A tarde ainda estava longe do seu fim; mas umas nevoazitas começavam a levantar-se dos campos e lameiros e o reitor, que tinha o seu reumático a atender, já ia perdendo grande parte daquele fogo com que encetara a pesquisa.
No meio de um estreito e alagado caminho, que seguia tortuosamente por entre dois campos de centeio, parou e entrou a reflectir:
- O rapaz sumiu-se. Para o ir procurando assim à toa e a estas horas do dia, não estou eu. Vão lá atrás do homem da capa preta.
Quem sabe onde o diabrete foi dar agora consigo? O pai que o procure, que tem obrigação disso. O melhor é retirar em boa ordem, antes que venha o frio da noite.
Já se preparava para seguir o prudente conselho, que a si próprio acabava de dar, quando lhe despertou a atenção um assobiar agudo e vibrante, cujo timbre lhe era tão conhecido como a toada da cantiga que executava.
- Olá! - disse o reitor, parando, equilibrado sobre duas alpondras no meio do lamaçal do caminho. - Moiros na costa, ou eu me engano muito!

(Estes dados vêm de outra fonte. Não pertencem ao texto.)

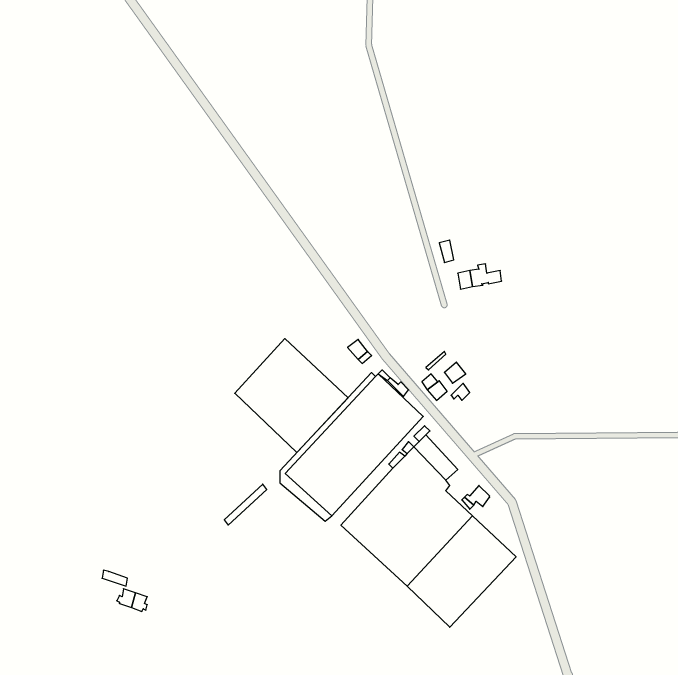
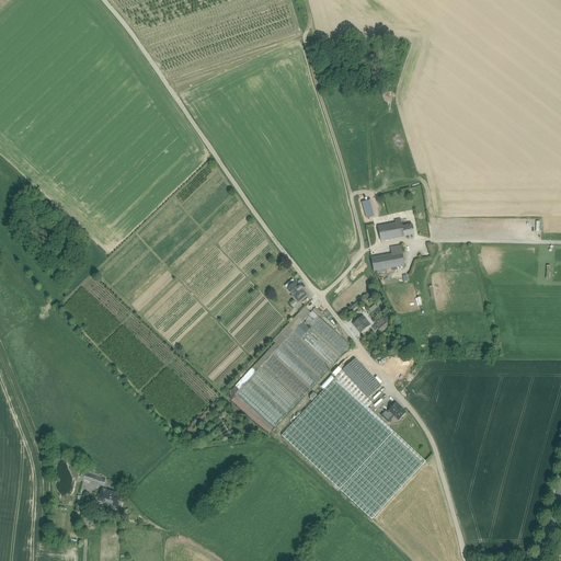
building: none -> [371,243,404,270]
building: [235,339,348,453] -> none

Pôs-se a escutar de novo e cada vez mais parecia confirmar suas suspeitas, acabando de se convencer de todo quando, ao assobiar, sucedeu uma voz infantil que ele logo reconheceu por a do discípulo, cantando, ainda na mesma toada, que era de uma música popular, as seguintes coplas:
Morena, morena,
Dos olhos castanhos,
Quem te deu, morena,
Encantos tamanhos?
Encantos tamanhos
Não vi nunca assim.
Morena, morena,
Tem pena de mim.
Morena, morena,
Dos olhos rasgados,
Teus olhos morena,
São os meus pecados.
São os meus pecados
Uns olhos assim.
Morena, morena,
Tem pena de mim.
Morena, morena,
Dos olhos galantes.
Teus olhos, morena,
São dois diamantes.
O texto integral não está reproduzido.